Detecting early signs of dementia and its specific types, such as Alzheimer’s disease, is important for monitoring and maintaining your health, or the health of someone you know. Oftentimes, symptoms of the disease are excused as being indicative of “old age”; however, early indicators, especially when more frequently prevalent, should be taken seriously.

Early signs of dementia

When brain cells cannot communicate normally, thinking, behavior and feelings can be affected, which is known as dementia. Dementia is a delay or loss in cognitive abilities.
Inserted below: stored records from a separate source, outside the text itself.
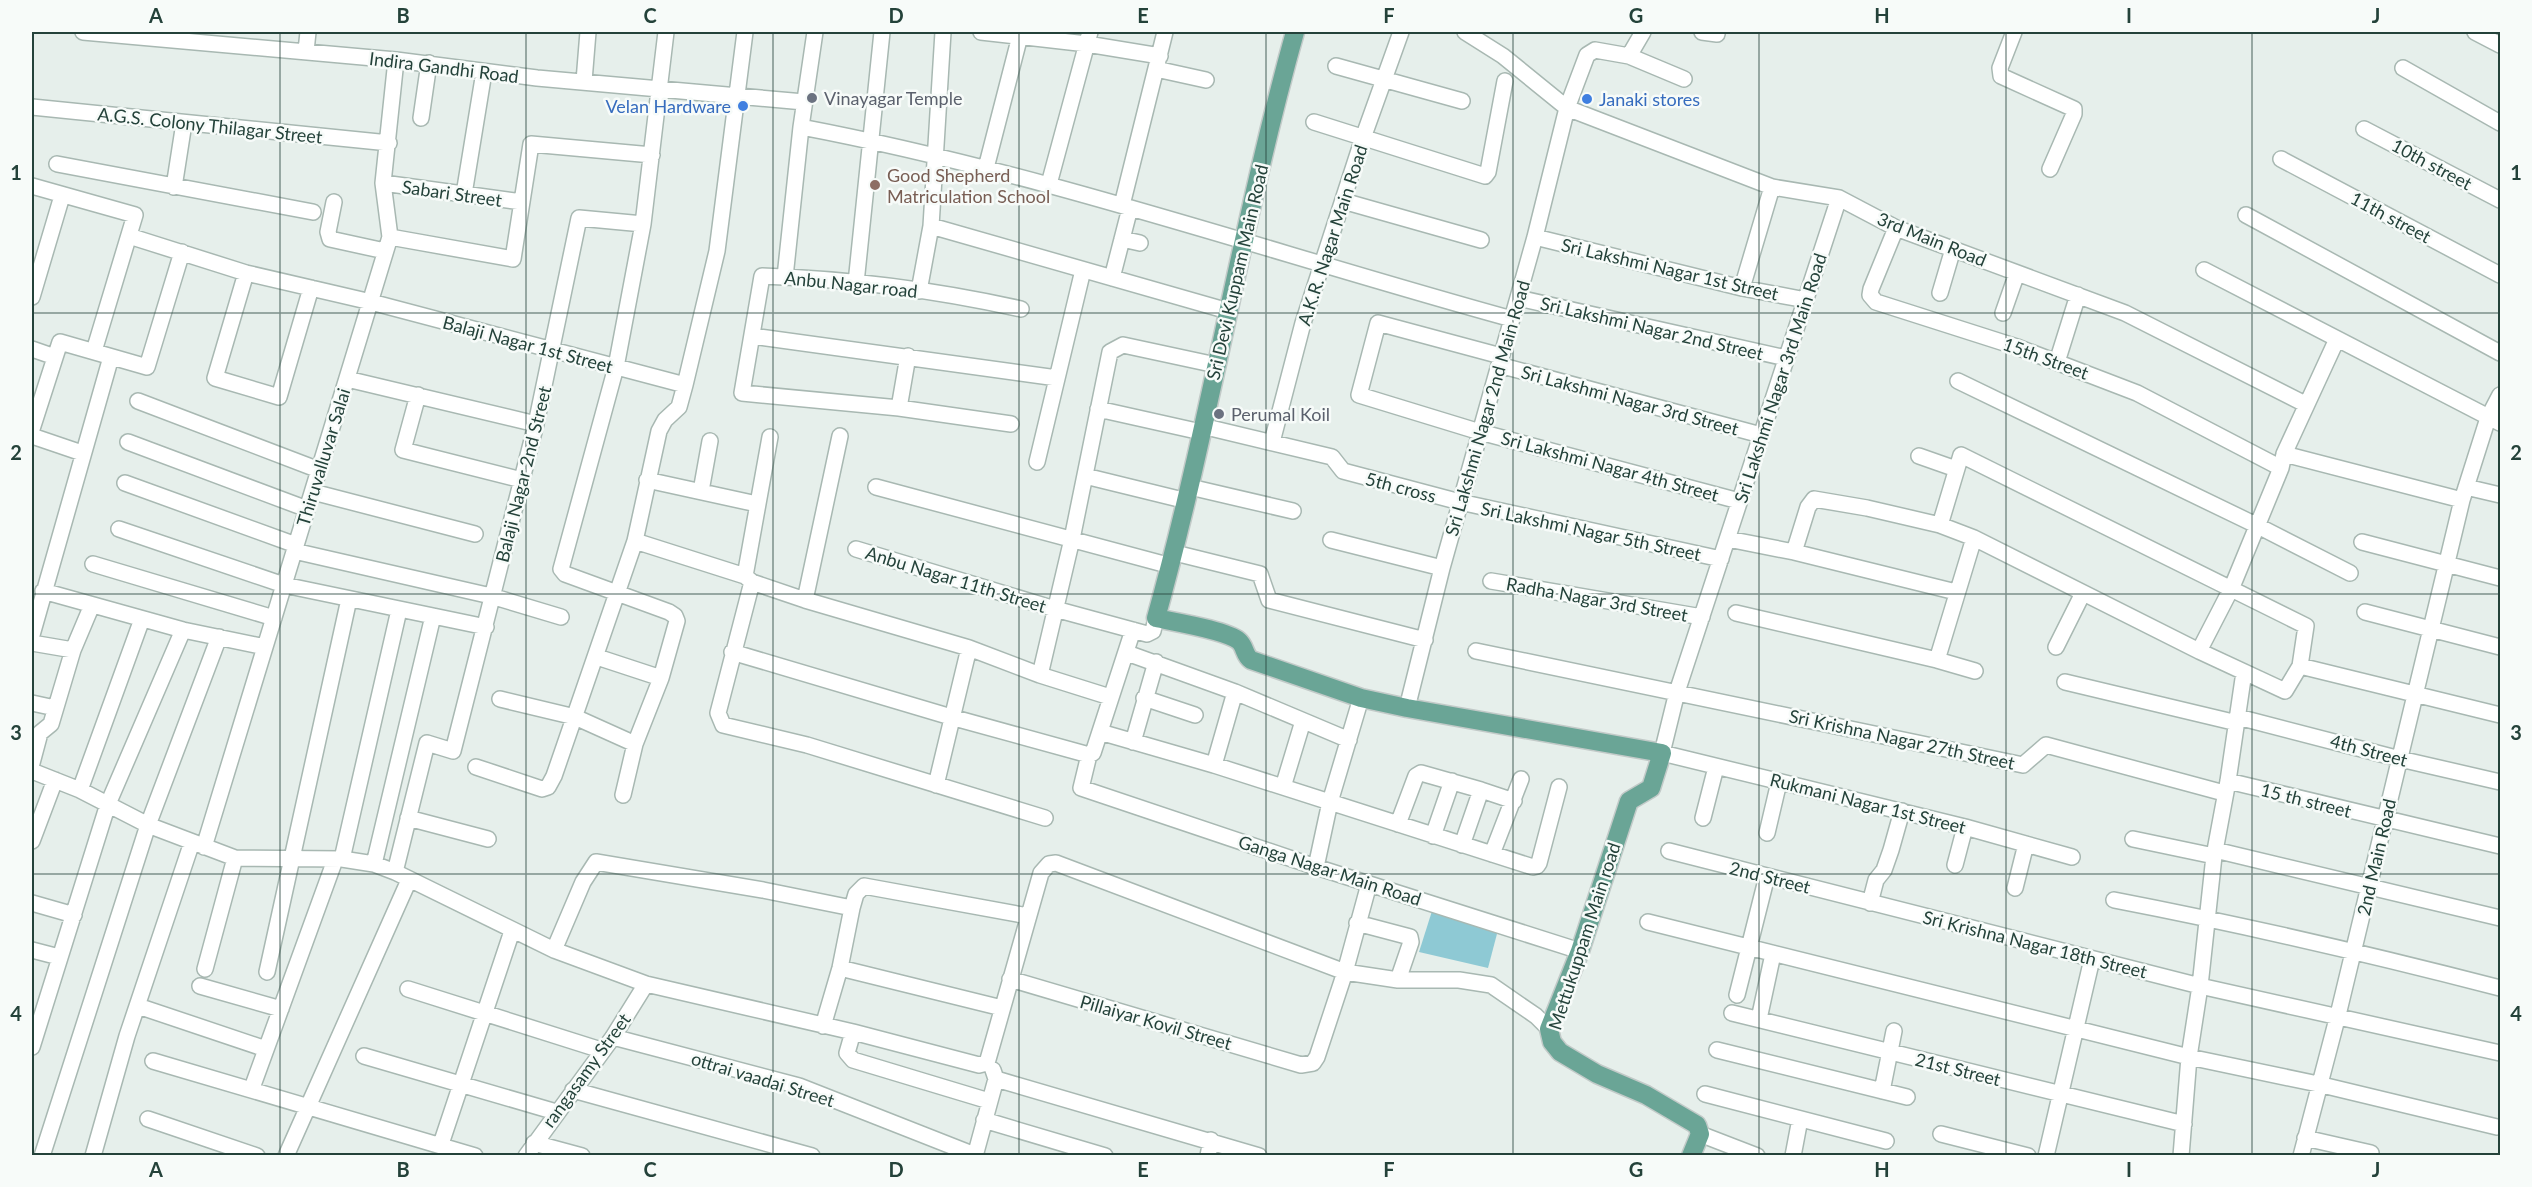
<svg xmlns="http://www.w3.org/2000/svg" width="2532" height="1187" viewBox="0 0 2532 1187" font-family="Lato,sans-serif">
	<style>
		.water { fill: #8ec9d4 }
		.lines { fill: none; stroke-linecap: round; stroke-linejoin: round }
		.minor-casing { stroke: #a8b8b2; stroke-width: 18 }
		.major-casing { stroke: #c2cac8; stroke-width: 21 }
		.minor { stroke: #fff; stroke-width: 15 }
		.major { stroke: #6aa596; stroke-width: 18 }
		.grid { fill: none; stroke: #24423a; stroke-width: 1.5; stroke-opacity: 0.55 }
		.worship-dot { fill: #6b7280; stroke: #f7fbf9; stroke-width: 2 }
		.shop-dot { fill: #3f7fe0; stroke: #f7fbf9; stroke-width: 2 }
		.education-dot { fill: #8d6e63; stroke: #f7fbf9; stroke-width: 2 }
		.labels { text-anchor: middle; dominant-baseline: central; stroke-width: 5; stroke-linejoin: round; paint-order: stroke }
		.street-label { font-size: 18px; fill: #24423a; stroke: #f7fbf9 }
		.worship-label { font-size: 18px; fill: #5b616d; stroke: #f7fbf9; text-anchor: start }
		.shop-label { font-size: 18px; fill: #366cbe; stroke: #f7fbf9; text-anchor: start }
		.education-label { font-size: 18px; fill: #785e54; stroke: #f7fbf9; text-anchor: start }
		.neatline { fill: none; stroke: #24423a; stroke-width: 2 }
		.grid-label { font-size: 20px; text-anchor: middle; font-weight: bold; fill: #24423a }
	</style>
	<rect width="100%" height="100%" fill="#e6efeb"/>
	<!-- water -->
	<path class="water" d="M1432 911 1498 930 1488 968 1419 952Z"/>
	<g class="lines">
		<!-- minor casing -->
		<g class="minor-casing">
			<path id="minor" d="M83 32 396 60 537 78 804 102
				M815 32 801 127C1043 173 1275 254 1512 319
				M981 32 1087 44 1160 56
				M1465 32 1503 56 1567 108 1772 187 1839 198 1896 228 2125 313 2305 404
				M1702 32 1717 34
				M2014 32 2000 68 2001 76 2074 109V114L2050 169
				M2475 32 2500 45
				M306 51 308 32
				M1629 56 1643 32
				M1336 66 1462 101
				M2403 68 2500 123
				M1156 69 1206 80
				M584 81 588 32
				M32 107 389 143
				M421 118 429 63
				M1314 122 1485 176 1488 172 1505 81
				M2364 129 2500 200
				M2281 159 2500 275
				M57 164 313 212
				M986 168 1021 32
				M383 183 522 202
				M1049 184 1090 32
				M32 186 135 215 94 351
				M174 187 184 123
				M464 194 484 72
				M1839 198 1677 692 1662 753 1965 827 2072 857
				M1343 201 1481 240
				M334 202 328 232 330 239 385 251
				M1122 205 1165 32
				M2246 215 2500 353
				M931 226 1228 311
				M1896 228 1871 289 1870 295 1876 302 2017 347 2137 393 2281 468
				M129 236 246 273 371 302 685 385
				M390 237 513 259 531 144 652 155
				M1535 237 1742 288 1806 300
				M1122 239 1140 243
				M2204 270 2500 423
				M246 273 215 378 279 397 311 288
				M785 277 801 127
				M1112 278 1130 208
				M856 283 882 32
				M1742 288 1772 187
				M919 291 931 226 943 32
				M1940 293 1953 249
				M32 297 62 196
				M1518 298 1786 358
				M2003 313 2017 273
				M752 336 1057 378
				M32 349 55 357
				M1501 356 1378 323 1359 395 1480 432 1739 501
				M2057 362 2078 295
				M1499 365 1761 435
				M347 379 536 424
				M1958 381 2258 526 2350 573
				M418 395 403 450 522 480
				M138 401 319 470
				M899 408 908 356
				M1098 409 1201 432
				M1011 424 899 408 742 393 762 276C849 279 936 290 1021 309
				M1202 426 1332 457 1343 471 1460 502 1721 559
				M32 429 60 342 147 367 182 252
				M32 436 82 453
				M770 437 745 576 752 582 805 600 969 648 1040 675 1110 697
				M128 442 307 509
				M1272 442 1303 323 1363 138 1401 32
				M2284 454 2462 500
				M1919 456 1956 469
				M1037 462 1083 270
				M1085 476 1187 501
				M647 480 757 504
				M125 483 296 545
				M876 487 1171 566
				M1190 487 1293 511
				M2466 487 2500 495
				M701 491 710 441
				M313 492 475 534
				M119 529 284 585 486 627
				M1728 539 1794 552 1808 507 1814 499 1867 508 1940 525 1974 538 2199 651 2285 691 2300 666 2306 626 1961 455 1940 525
				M1331 540 1442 568
				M635 541 745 576
				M2362 542 2500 578
				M856 549 1055 609 1147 634 1153 631 1156 618
				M294 551 491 596 561 617
				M1794 552 1956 592
				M1175 553 1260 574 1269 600 1425 640
				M93 564 274 618
				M1491 581 1702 617
				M752 582 718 713 723 725 807 745 1045 818
				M43 591 183 630 265 647
				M805 600 840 436
				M2365 612 2500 647
				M1736 613 1937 660 1974 538
				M1133 630 1093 753 1089 755 1081 788 1316 867 1580 951
				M32 635 111 357
				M32 643 73 650
				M2056 647 2083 593
				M1476 651 2023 765 2046 745 2224 793
				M2199 651 2232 587 2281 468 2284 454 2337 339
				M732 652 951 717 1089 755
				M1127 653 1235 692 1349 740
				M597 657 661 678
				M1937 660 1975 671
				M2300 666 2500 715
				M1040 675 1072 539 1110 352 1123 345 1216 365
				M2065 682 2237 723
				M1144 698 1195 715
				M500 699 575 717 635 744
				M32 703 55 708
				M1407 708 1442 568 1535 237 1567 108 1587 55 1595 50 1629 56 1684 79
				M2238 717 2400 759 2500 782
				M1100 732 1214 765 1533 867 1537 866 1539 863 1559 787
				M1133 742 1156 662
				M32 763 40 733 51 724 73 650 92 605
				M1214 765 1235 692
				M476 767 542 789 548 787 554 776 635 541 659 431 665 420 679 407 685 385 717 251 745 32
				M32 771 80 790 148 825 235 858 342 859 374 864 395 872 554 950 646 984 853 1032 979 1065 987 1063
				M2228 781 2500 846
				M936 785 969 648
				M1283 787 1303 721
				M80 790 142 619
				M1481 790 1514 801
				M623 795 635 744 661 678 677 621 675 616 669 612 565 574 561 569 616 367 643 224 666 32
				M408 818 488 839
				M1703 818 1716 767
				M1398 824 1416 776 1421 773 1481 790 1462 845
				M1767 833 1779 782
				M1433 836 1452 781
				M2133 839 2214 856
				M32 841 55 780
				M204 847 390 237 383 183 396 60
				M2215 850 2500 918
				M1669 851 2200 986 2500 1053
				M1492 854 1521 779
				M342 859 399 610
				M374 864 433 616
				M1955 865 1965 827
				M1316 867 1330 802 1361 698
				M395 872 427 743 453 751 536 424 579 218 643 224
				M2015 888 2026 844
				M2114 900C2244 925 2372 955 2500 988
				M32 903 74 915
				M1870 903 1876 880 1884 870 1891 850 1902 811
				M1648 922 2189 1057 2318 1084 2497 1127
				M1357 923 1410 937 1411 942 1398 980
				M32 950 59 957
				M554 950 583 882 596 862 763 890 852 908
				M840 968 1002 1008
				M205 969 235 858
				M267 972 349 599
				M1010 979 1301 1065 1313 1063 1317 1057 1345 972 1369 884
				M200 986 281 1009
				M408 989 601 1050
				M1737 995 1767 876
				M138 1006 266 1049
				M1732 1013 2184 1124
				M1759 1019 1773 954
				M823 1026 840 968 852 908 856 894 864 886 1028 916
				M853 1032 847 1053 853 1060 989 1101
				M613 1037 799 1086 977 1156
				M32 1047 108 804 183 630
				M1717 1050 1907 1097
				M364 1056 556 1112
				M153 1061 475 1156
				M987 1063 1041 873 1049 864 1056 863 1345 972 1398 980H1459L1491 985 1536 1016 1549 1029
				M996 1079 1259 1156
				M252 1088 335 860
				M573 1090 812 1156
				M1882 1091 1894 1031
				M1705 1094 1886 1141
				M148 1119 257 1156
				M984 1120 1105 1156
				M1700 1134 1757 1156
				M1941 1134 2028 1156
				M2305 1138 2371 1153
				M534 1143 582 1156
				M441 1144 512 931
				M42 1156 148 825 219 637
				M93 1156 127 1036 192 842
				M286 1156 409 880
				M526 1156 613 1037 646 984
				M975 1156 996 1079 993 1070
				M1208 1156 1211 1140
				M1793 1156 1800 1119
				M2046 1156 2092 959
				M2181 1156 2189 1057 2200 986 2214 856 2228 781 2244 672
				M2301 1156 2338 1015 2462 500 2488 418 2500 395"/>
		</g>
		<!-- major casing -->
		<g class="major-casing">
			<path id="major" d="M1295 32C1241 225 1210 424 1156 618 1174 622 1226 630 1239 641 1245 646 1244 655 1251 660L1361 698 1407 708 1662 753 1651 788 1629 801 1580 951 1549 1029 1552 1042 1560 1052 1597 1074 1646 1095 1697 1125 1700 1134 1691 1156"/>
		</g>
		<!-- minor -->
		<use href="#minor" class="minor"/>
		<!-- major -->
		<use href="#major" class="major"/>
	</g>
	<!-- grid -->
	<path class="grid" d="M280 32V1156M526 32V1156M773 32V1156M1019 32V1156M1266 32V1156M1513 32V1156M1759 32V1156M2006 32V1156M2252 32V1156M32 313H2500M32 594H2500M32 874H2500"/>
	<!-- markers -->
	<g class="worship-dot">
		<circle cx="812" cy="98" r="6"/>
		<circle cx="1219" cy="414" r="6"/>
	</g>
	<g class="shop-dot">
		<circle cx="1587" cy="99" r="6"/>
		<circle cx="743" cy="106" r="6"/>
	</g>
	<circle class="education-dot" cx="875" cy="185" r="6"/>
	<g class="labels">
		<!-- street labels -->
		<g class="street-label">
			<text transform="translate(444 67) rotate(7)">Indira Gandhi Road</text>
			<text transform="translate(210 125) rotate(6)">A.G.S. Colony Thilagar Street</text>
			<text transform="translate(2432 164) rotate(28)">10th street</text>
			<text transform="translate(452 193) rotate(8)">Sabari Street</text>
			<text transform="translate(2391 217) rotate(28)">11th street</text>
			<text transform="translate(1332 235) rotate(-72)">A.K.R. Nagar Main Road</text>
			<text transform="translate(1932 239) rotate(22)">3rd Main Road</text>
			<text transform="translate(1670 269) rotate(13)">Sri Lakshmi Nagar 1st Street</text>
			<text transform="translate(1237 272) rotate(-77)">Sri Devi Kuppam Main Road</text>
			<text transform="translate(851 284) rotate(6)">Anbu Nagar road</text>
			<text transform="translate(1652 328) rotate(13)">Sri Lakshmi Nagar 2nd Street</text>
			<text transform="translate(528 344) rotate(15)">Balaji Nagar 1st Street</text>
			<text transform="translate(2046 358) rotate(20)">15th Street</text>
			<text transform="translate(1780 378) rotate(-72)">Sri Lakshmi Nagar 3rd Main Road</text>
			<text transform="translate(1630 400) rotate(15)">Sri Lakshmi Nagar 3rd Street</text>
			<text transform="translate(1487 408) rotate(-74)">Sri Lakshmi Nagar 2nd Main Road</text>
			<text transform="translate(323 457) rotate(-73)">Thiruvalluvar Salai</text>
			<text transform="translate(1610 466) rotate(15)">Sri Lakshmi Nagar 4th Street</text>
			<text transform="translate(523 474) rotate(-76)">Balaji Nagar 2nd Street</text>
			<text transform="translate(1401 487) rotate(15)">5th cross</text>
			<text transform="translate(1591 531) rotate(12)">Sri Lakshmi Nagar 5th Street</text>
			<text transform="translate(956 579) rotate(17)">Anbu Nagar 11th Street</text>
			<text transform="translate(1597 599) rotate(10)">Radha Nagar 3rd Street</text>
			<text transform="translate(1902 739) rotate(12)">Sri Krishna Nagar 27th Street</text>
			<text transform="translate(2369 750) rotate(15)">4th Street</text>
			<text transform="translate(2306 800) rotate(14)">15 th street</text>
			<text transform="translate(1868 803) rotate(14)">Rukmani Nagar 1st Street</text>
			<text transform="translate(2376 857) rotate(-77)">2nd Main Road</text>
			<text transform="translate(1330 870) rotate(18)">Ganga Nagar Main Road</text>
			<text transform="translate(1770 877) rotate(14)">2nd Street</text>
			<text transform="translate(1584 936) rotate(-72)">Mettukuppam Main road</text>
			<text transform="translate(2035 944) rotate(14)">Sri Krishna Nagar 18th Street</text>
			<text transform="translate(1156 1022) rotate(16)">Pillaiyar Kovil Street</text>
			<text transform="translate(1958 1069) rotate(14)">21st Street</text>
			<text transform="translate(586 1070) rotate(-54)">rangasamy Street</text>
			<text transform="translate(763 1079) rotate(17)">ottrai vaadai Street</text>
		</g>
		<!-- worship labels -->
		<g class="worship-label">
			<text x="824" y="98">Vinayagar Temple</text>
			<text x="1231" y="414">Perumal Koil</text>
		</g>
		<!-- shop labels -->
		<g class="shop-label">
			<text x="1599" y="99">Janaki stores</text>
			<text x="731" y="106" text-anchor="end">Velan Hardware</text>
		</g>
		<!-- education labels -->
		<g class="education-label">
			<text x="887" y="175">Good Shepherd<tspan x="887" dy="21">Matriculation School</tspan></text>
		</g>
	</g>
	<!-- border -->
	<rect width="2532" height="1187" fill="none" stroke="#f7fbf9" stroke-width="66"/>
	<rect x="33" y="33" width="2466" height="1121" class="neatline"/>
	<g class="grid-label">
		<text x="156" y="23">A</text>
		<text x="403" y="23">B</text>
		<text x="650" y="23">C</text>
		<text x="896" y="23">D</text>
		<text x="1143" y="23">E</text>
		<text x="1389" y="23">F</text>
		<text x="1636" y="23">G</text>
		<text x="1882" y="23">H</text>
		<text x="2129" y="23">I</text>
		<text x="2376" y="23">J</text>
		<text x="16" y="180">1</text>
		<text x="2516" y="180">1</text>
		<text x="16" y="460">2</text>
		<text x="2516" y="460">2</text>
		<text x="16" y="740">3</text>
		<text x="2516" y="740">3</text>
		<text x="16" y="1021">4</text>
		<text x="2516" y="1021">4</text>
		<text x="156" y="1177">A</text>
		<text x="403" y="1177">B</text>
		<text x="650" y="1177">C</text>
		<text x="896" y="1177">D</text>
		<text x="1143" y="1177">E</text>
		<text x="1389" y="1177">F</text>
		<text x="1636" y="1177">G</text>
		<text x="1882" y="1177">H</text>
		<text x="2129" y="1177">I</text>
		<text x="2376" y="1177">J</text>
	</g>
</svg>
The effects include memory loss, impaired judgment, impaired motor skills, and language challenges.

Some of the more common types of dementia and their symptoms include:

-Vascular dementia – less drive, difficulty in planning

-Dementia with Lewy bodies – sleep issues, hallucinations

-Frontotemporal dementia (FTD) – less motivation, loss of emotional sensitivity, compulsive/ irrational behavior, anxiety and depression

Early signs of Alzheimer’s Disease

Alzheimer’s disease is the most common form of dementia.

The following are early symptoms of Alzheimer’s disease to look out for, especially if they are occurring frequently and with great impact:

-Memory loss on a regular basis, and trouble establishing new memories

-Difficulty in planning/problem solving

-Problems completing regular tasks

-Vision issues and trouble with spatial relationships

-Writing/speaking problems – person may forget specific vocabulary or not know how to proceed talking about a subject

-Losing things and/or unable to recreate past steps

-Lack of good judgment when pertaining to themselves in upkeep/making decisions

-Decreased participation socially or professionally—often those affected withdraw when they realize changing behavior

-Personality/temperament changes

Taking action when experiencing symptoms

Dementia usually occurs gradually. Because of this, it can be difficult to determine if one is experiencing signs of the disease or experiencing an illness of another sort. When signs occur regularly and even just one indicator is prevalent, there is a strong likelihood these are precursors to the disease. By being proactive and learning of early symptoms, you can seek immediate medical attention in order to delay and circumvent further symptoms from developing.